A thoroughbred is born
Baldwin Ford’s Bathurst weapon rolled down Ford’s Broadmeadows production line in July 1971 bearing Vehicle Identification Number (VIN) JG33LS89735K.
It was one of a batch of four Phase IIIs earmarked for dealer-entered race teams that came down the line together, hence they had consecutive VINs.
The Raw Orange machine was the fourth in line of these four cars built specifically for Bathurst duty and sported the 3.25:1 rear-end and the open ratio spline box.
The first was the Harding Ford-ordered Vermillion Fire car with black trim, #59E, driven by Murray Carter.
Next was a white car with saddle interior. It was set to race in the hands of Finnie Ford-backed David McKay, until one of the dealership’s best customers spotted it in the workshop and decided he just had to have it. Finnie Ford obliged and a second machine was ordered for the race and was driven to a fine third place on October 3.
Third was a Track Red vehicle earmarked to be the car entered by McCluskey Ford, as #56E, for Ian Geoghegan/Brian Michelmore, which didn’t front for the race.
Our cover car was also specified with an unlikely option, a radio and 8-track tape player, the Bathurst classic’s only Phase III to do so.
The reason it was ordered as such is unclear, however all nine (!) of the Phase IIIs ordered by Baldwin Ford had either the Super Fringe radio or the 8-track tape player fitted from factory.
Closer to the race, the team received one of the special build ‘US QC engines’ that Ford Australia’s outgoing Special Vehicles Manager Al Turner had initiated before returning to the United States.
Turner described these 2025 blueprinted units as enabling “dealers to be more competitive than in the past at the Bathurst 500” by providing an engine “that would have greater durability than they are capable of producing themselves.”
Each of the dealers entered for the 500 duly received an early Christmas present, as driver Damon Beck describes.
“In the weeks prior to the event, Howard Marsden sent Baldwin’s a Ford race-prepared engine with the instruction “use this” on the packing slip. As we had good horsepower from the engine the
team had already prepared, it was with some reluctance that the new one was installed.

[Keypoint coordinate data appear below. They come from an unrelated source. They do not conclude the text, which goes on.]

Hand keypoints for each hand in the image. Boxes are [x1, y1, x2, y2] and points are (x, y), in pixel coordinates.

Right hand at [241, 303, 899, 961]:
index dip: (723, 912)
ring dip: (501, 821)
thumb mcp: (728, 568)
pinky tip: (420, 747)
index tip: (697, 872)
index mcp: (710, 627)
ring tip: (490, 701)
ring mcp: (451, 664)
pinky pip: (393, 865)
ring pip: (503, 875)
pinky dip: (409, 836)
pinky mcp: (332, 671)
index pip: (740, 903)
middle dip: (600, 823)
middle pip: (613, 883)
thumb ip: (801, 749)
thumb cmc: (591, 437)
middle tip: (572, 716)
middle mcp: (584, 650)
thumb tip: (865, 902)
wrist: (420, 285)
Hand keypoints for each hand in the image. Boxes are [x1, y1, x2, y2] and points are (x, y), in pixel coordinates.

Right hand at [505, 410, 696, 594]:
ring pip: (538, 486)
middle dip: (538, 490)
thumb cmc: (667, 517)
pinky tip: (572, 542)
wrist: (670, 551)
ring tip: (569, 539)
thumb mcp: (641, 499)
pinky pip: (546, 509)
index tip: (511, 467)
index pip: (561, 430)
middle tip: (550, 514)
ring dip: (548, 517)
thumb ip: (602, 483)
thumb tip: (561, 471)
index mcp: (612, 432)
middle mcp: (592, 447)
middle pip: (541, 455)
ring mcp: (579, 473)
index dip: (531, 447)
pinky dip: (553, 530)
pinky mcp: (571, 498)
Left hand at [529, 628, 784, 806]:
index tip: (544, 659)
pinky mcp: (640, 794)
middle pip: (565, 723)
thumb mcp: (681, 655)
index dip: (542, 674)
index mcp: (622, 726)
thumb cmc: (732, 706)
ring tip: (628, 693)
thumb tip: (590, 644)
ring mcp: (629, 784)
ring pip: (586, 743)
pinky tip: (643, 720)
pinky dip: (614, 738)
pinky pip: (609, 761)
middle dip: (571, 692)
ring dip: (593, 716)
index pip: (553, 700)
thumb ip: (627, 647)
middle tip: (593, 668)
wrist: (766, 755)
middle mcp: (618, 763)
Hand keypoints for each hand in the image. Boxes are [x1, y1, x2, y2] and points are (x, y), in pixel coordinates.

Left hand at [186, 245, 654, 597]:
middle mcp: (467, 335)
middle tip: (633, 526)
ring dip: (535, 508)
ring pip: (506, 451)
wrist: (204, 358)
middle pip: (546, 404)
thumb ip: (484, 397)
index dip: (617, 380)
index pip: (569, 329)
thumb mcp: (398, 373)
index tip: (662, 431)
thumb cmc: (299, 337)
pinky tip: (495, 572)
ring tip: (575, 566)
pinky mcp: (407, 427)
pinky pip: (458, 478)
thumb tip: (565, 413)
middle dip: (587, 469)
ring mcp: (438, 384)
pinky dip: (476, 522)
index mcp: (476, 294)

I’m glad we used it because it was faultless.”
The Baldwin racer was the 202nd of the 300odd Phase IIIs built and one of between seven and 10 XY GT-HOs produced in the fleet colour of Raw Orange.
Baldwin Ford ordered and received at least one other Raw Orange GT-HO Phase III, which acted as a mobile spare parts bin over race weekend. AMC was unable to confirm reports of a third Phase III allocated to Baldwins in the distinctive colour to capitalise on the dealer’s expectations of a promotional bonanza from winning the race. However, a third unknown ‘fleetcoloured’ Phase III was received by Baldwin Ford and it may well have been Raw Orange.